> _DATA SECTION_
------------------------------

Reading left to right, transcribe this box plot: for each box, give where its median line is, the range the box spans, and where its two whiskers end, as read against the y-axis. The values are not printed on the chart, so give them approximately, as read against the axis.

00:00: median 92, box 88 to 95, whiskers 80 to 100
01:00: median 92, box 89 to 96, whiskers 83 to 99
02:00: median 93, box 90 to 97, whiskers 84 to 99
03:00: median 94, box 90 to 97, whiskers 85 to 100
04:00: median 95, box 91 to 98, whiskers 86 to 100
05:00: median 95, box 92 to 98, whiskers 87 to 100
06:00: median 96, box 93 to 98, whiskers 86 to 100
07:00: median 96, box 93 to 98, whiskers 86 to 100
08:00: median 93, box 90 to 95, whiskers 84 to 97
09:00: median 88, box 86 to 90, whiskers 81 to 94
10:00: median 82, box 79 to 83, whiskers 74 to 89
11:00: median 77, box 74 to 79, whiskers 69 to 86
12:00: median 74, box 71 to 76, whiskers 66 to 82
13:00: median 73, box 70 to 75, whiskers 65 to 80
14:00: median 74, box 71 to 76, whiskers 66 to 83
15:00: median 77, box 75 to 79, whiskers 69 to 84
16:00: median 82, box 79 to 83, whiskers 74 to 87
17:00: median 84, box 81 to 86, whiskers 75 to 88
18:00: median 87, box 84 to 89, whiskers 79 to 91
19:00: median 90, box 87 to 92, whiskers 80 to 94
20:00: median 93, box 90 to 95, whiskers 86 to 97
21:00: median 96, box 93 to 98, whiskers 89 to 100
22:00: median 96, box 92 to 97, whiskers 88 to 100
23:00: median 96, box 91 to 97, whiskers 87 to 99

------------------------------

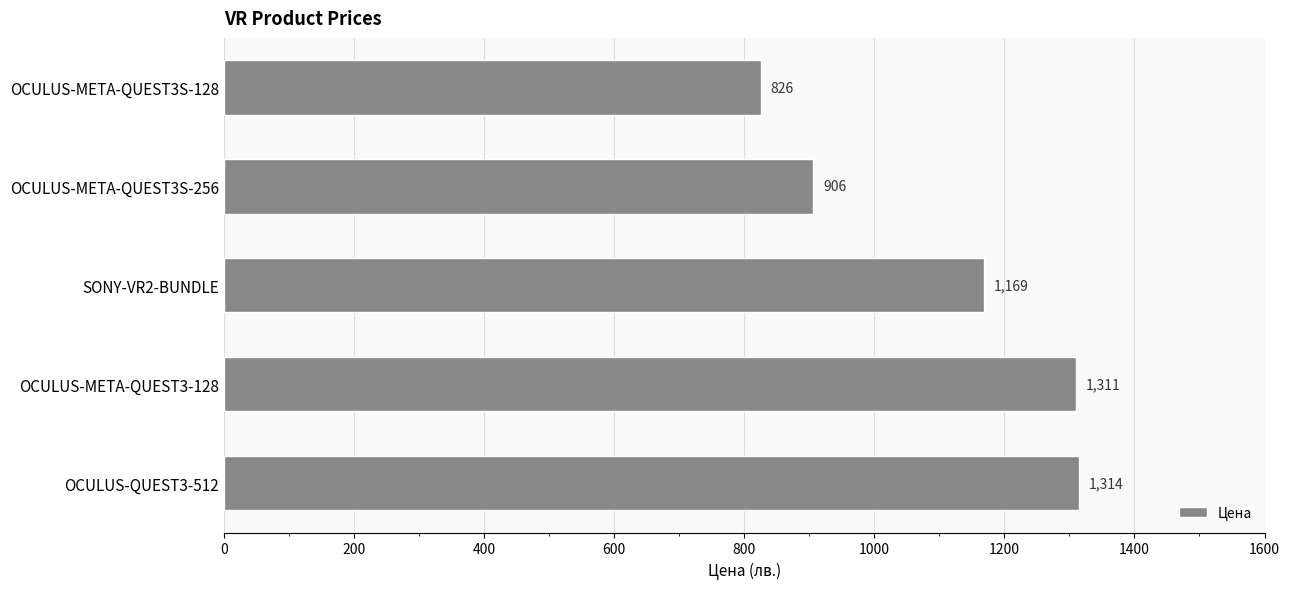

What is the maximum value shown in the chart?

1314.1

------------------------------

> _YOUR GOAL_
Reproduce the rows word for word, beginning with the line containing "00:00: median 92, box" and continuing through the line containing "23:00: median 96, box".

> _WRITTEN RESPONSE_
00:00: median 92, box 88 to 95, whiskers 80 to 100
01:00: median 92, box 89 to 96, whiskers 83 to 99
02:00: median 93, box 90 to 97, whiskers 84 to 99
03:00: median 94, box 90 to 97, whiskers 85 to 100
04:00: median 95, box 91 to 98, whiskers 86 to 100
05:00: median 95, box 92 to 98, whiskers 87 to 100
06:00: median 96, box 93 to 98, whiskers 86 to 100
07:00: median 96, box 93 to 98, whiskers 86 to 100
08:00: median 93, box 90 to 95, whiskers 84 to 97
09:00: median 88, box 86 to 90, whiskers 81 to 94
10:00: median 82, box 79 to 83, whiskers 74 to 89
11:00: median 77, box 74 to 79, whiskers 69 to 86
12:00: median 74, box 71 to 76, whiskers 66 to 82
13:00: median 73, box 70 to 75, whiskers 65 to 80
14:00: median 74, box 71 to 76, whiskers 66 to 83
15:00: median 77, box 75 to 79, whiskers 69 to 84
16:00: median 82, box 79 to 83, whiskers 74 to 87
17:00: median 84, box 81 to 86, whiskers 75 to 88
18:00: median 87, box 84 to 89, whiskers 79 to 91
19:00: median 90, box 87 to 92, whiskers 80 to 94
20:00: median 93, box 90 to 95, whiskers 86 to 97
21:00: median 96, box 93 to 98, whiskers 89 to 100
22:00: median 96, box 92 to 97, whiskers 88 to 100
23:00: median 96, box 91 to 97, whiskers 87 to 99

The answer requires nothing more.